Ablation Study Design

Reporting Ablation Results

Component RemovedAccuracyDeltap-value
None (full model)92.3 +/- 0.3----
- Attention90.1 +/- 0.4-2.20.001
- Residual91.8 +/- 0.3-0.50.032
- Dropout92.1 +/- 0.3-0.20.241

Gotchas and Anti-Patterns

P-Hacking via Metric Selection

  • Choosing the metric that gives significance after seeing results invalidates the test.
  • Fix: Pre-register primary metric. Report all metrics regardless of significance.

Underpowered Experiments

  • 3 seeds is almost never enough. Most ML experiments need 5-20 seeds depending on variance.
  • Running power analysis post-hoc to explain away non-significance is invalid.
  • Fix: Run power analysis before experiments. Report effect sizes alongside p-values.

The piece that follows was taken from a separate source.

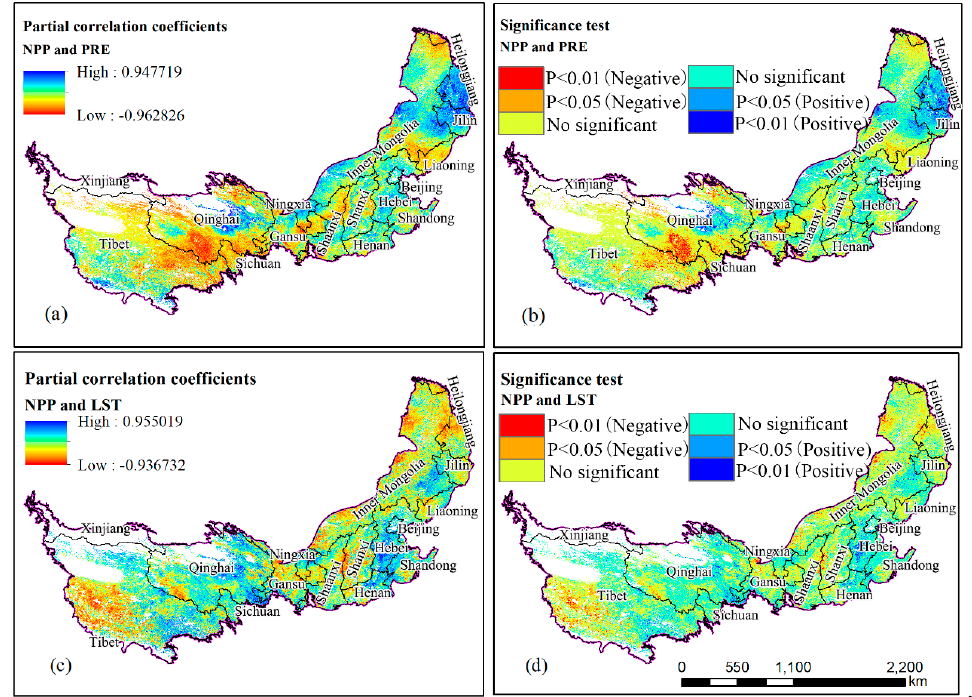
Figure 6. Spatial distribution and the T significance test of partial correlations coefficient between annual NPP and precipitation ( a, b ) and NPP and Land surface temperature ( c, d ) between 2000 and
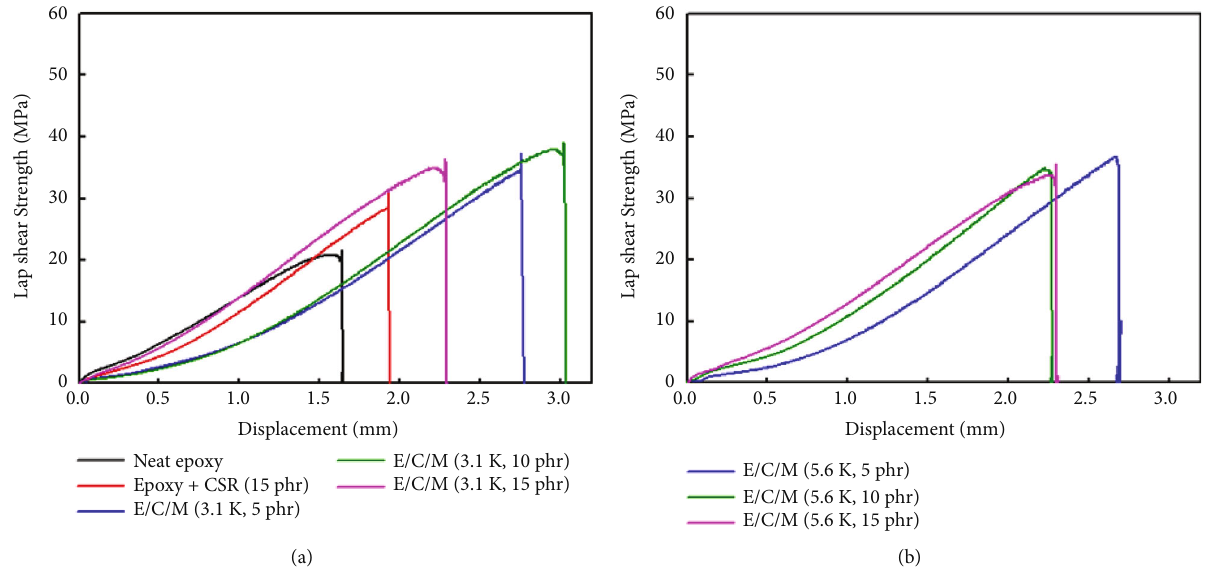
Figure 2: Lap shear strength – displacement curves obtained in the lap shear test for (a) E/C/M (3.1K) and (b) E/C/M (5.6K) with di ff erent phr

Invalid Independence Assumptions

  • Runs on overlapping data splits are not independent. K-fold results are correlated.
  • Training with different seeds on the same data violates independence for unpaired tests.
  • Fix: Use paired tests when runs share data. Use corrected variance estimators for k-fold.

Misuse of T-Tests

  • T-tests assume normality. With 3-5 seeds, you cannot verify this.
  • T-tests on bounded metrics (accuracy in [0,1]) are technically wrong but often okay in practice for mid-range values.
  • Fix: Default to non-parametric tests (permutation, Wilcoxon). Use t-tests only with N >= 30 or verified normality.

Reporting Pitfalls

  • "Statistically significant" without effect size is meaningless. A 0.01% improvement can be significant with enough runs.
  • Confidence intervals are more informative than p-values. Always report both.
  • Standard deviation vs standard error: SD measures spread of runs, SE measures uncertainty of the mean. Report SD for reproducibility, SE or CI for comparison.